Tanpa menyebut nama al-Mawasi, pernyataan tanggal 16 November tersebut memperingatkan bahwa usulan sepihak Israel dapat membahayakan banyak nyawa.

Salah satu penandatangan, Dr Tedros Ghebreyesus, Direktur Jenderal Organisasi Kesehatan Dunia (WHO), menyebut rencana tersebut sebagai "resep bencana".

“Mencoba untuk menjejalkan begitu banyak orang ke dalam wilayah kecil dengan infrastruktur atau layanan yang terbatas akan meningkatkan risiko kesehatan secara signifikan bagi orang-orang yang sudah berada di ambang bahaya,” terangnyaa.

Para pejabat Israel mengatakan Hamas patut disalahkan dan tampaknya tidak terpengaruh oleh bahaya tersebut. Al-Mawasi, kata mereka, adalah satu-satunya wilayah yang tidak boleh diserang oleh pasukan Israel.

“Ini akan menjadi hal yang mengerikan.
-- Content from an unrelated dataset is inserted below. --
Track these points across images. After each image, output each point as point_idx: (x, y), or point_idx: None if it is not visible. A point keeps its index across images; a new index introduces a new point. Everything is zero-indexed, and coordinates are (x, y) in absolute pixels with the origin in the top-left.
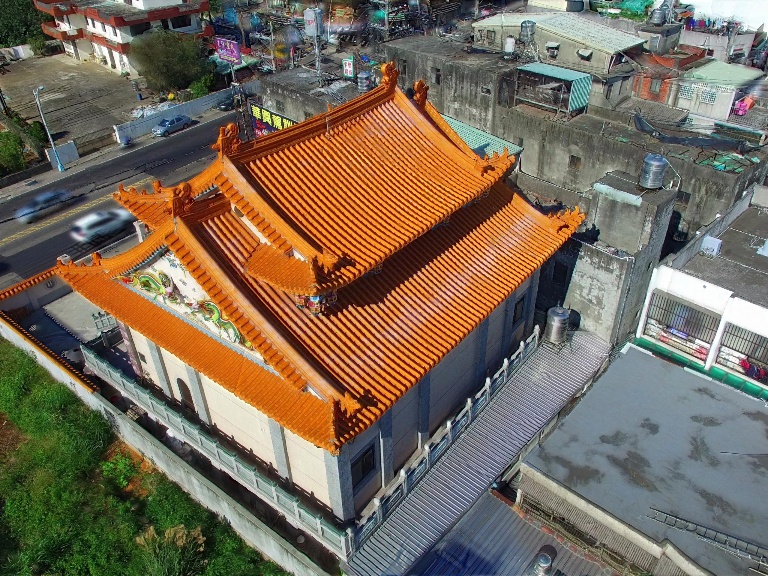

Tapi mereka akan tetap hidup,” kata Letkol Richard Hecht, juru bicara IDF.

Bagi Israel, ini adalah masalah kebutuhan militer. Sama seperti Hamas yang tertanam di Kota Gaza, demikian pula pejuang dan infrastruktur kelompok tersebut juga ada di Khan Yunis dan Rafah. Mengusir penduduk sipil sebelum serangan, menurut pendapat Israel, adalah cara yang manusiawi untuk mengalahkan Hamas.

“Orang-orang di Israel tidak menyukai situasi di mana orang-orang di Gaza berada di suatu tempat di al-Mawasi, di bawah hujan musim dingin yang akan datang,” kata pensiunan Mayor Jenderal Yaacov Amidror, mantan penasihat keamanan nasional Israel.

"Tapi apa alternatifnya? Jika ada yang punya ide bagaimana menghancurkan Hamas tanpa hal itu, tolong beritahu kami,” lanjutnya.

Prospek penderitaan selama berbulan-bulan, ditambah dengan kepadatan penduduk yang ekstrim dan kondisi musim dingin yang keras, akan menambah kegelisahan internasional atas pelaksanaan kampanye militer Israel di Gaza.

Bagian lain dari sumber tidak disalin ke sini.